Recent onderzoek naar het Concerthuis in de Groningse Poelestraat 30 in verband met de voorgenomen afbraak van dit zalencomplex heeft nieuwe informatie aan het licht gebracht over het gebruik van dit pand door de plaatselijke loge. Het Concerthuis bestaat uit een 16de-eeuws woonhuis aan de straat met een achterhuis, dat tot in de 18de eeuw diverse malen werd uitgebreid. Onderzoeker Wija Friso bespreekt in het Jaarboek Hervonden stad de geschiedenis van het pand.
Loge L'Union Provencale maakte vanaf 1775 gebruik van het pand, toen nog zonder achterhuis, dat eigendom was van logelid J.P. Riedel. In 1778 werd het pand verkocht, maar de loge zou nog tot 1795 van dit onderkomen gebruik maken. En na een verbouwing in 1809-10 keerde zij nogmaals op deze locatie terug.

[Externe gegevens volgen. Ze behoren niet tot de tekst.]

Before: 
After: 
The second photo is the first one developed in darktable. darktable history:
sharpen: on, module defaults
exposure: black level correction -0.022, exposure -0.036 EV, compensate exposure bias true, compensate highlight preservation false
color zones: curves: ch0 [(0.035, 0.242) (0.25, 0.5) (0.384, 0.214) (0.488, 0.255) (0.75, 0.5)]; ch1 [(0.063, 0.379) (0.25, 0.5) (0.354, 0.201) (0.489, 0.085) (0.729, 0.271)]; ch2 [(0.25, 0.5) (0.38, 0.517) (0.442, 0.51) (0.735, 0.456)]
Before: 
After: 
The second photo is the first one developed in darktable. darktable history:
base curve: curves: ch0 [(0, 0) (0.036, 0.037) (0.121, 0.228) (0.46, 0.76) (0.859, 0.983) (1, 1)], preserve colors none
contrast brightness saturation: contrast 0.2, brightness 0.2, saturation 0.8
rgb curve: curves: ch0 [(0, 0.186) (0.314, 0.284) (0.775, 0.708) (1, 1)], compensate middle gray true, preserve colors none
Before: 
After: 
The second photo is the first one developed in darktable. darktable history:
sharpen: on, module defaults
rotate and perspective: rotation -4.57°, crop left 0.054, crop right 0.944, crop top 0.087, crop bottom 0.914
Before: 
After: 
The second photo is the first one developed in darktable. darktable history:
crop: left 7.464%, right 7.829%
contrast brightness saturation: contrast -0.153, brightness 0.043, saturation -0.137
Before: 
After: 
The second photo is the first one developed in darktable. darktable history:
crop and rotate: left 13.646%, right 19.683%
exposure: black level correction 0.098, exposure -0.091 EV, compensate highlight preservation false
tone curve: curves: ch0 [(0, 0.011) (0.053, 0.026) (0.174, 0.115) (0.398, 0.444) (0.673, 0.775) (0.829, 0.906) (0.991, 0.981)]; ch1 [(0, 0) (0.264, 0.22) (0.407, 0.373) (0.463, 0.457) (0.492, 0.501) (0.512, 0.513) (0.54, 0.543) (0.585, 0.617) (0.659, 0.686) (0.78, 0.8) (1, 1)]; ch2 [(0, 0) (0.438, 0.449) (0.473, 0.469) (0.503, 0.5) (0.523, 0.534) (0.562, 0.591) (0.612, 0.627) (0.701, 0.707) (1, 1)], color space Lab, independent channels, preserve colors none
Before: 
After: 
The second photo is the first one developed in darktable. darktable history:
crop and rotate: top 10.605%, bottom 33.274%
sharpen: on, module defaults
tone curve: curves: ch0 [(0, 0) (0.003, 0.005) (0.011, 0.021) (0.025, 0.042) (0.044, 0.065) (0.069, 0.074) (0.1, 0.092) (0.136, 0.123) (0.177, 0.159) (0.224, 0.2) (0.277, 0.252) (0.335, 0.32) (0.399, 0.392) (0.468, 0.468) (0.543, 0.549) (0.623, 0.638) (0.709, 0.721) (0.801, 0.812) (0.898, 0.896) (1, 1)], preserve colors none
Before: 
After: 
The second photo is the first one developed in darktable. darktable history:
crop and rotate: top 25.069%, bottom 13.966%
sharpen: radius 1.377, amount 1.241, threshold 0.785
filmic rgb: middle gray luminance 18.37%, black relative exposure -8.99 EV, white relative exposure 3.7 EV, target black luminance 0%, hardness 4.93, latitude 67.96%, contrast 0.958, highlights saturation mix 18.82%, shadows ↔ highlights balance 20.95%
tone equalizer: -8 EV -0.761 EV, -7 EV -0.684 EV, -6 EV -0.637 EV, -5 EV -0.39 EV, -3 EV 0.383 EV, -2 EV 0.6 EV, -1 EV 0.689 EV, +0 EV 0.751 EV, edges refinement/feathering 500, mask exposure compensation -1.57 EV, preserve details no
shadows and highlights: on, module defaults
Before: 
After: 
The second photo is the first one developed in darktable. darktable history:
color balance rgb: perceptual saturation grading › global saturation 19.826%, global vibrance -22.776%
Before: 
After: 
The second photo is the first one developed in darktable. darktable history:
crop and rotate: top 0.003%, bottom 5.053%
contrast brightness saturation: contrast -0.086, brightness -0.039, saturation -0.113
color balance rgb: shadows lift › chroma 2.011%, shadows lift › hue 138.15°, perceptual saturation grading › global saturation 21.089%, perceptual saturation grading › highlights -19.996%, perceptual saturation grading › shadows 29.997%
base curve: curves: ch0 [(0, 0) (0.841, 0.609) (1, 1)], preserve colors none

In Wija's artikel zijn vroeg 20ste-eeuwse illustraties opgenomen, die de oorspronkelijke inrichting en decoratie van de bovenzaal laten zien. Zo was een wandschildering in de vorm van een klassieke tempel aanwezig, evenals stucwerk met Egyptiserende motieven. Mogelijk werden deze aangebracht voor gebruik van deze zaal door de loge. Specifiek maçonnieke symboliek is in de decoraties echter niet te herkennen. Andere gebruikers van het pand waren onder meer het plaatselijke Natuurkundig Genootschap.
Jammer is, dat het pand moet wijken voor stadsvernieuwing en daarmee alweer een stukje maçonniek erfgoed verloren gaat.
Publicatiegegevens: Wija Friso, 'Een nieuw gebouwde Concertzaal in de Poelestraat', in: Hervonden stad. 12e Jaarboek voor archeologie, bouwhistorie en restauratie in de Gemeente Groningen, Groningen 2007, pp.127-140.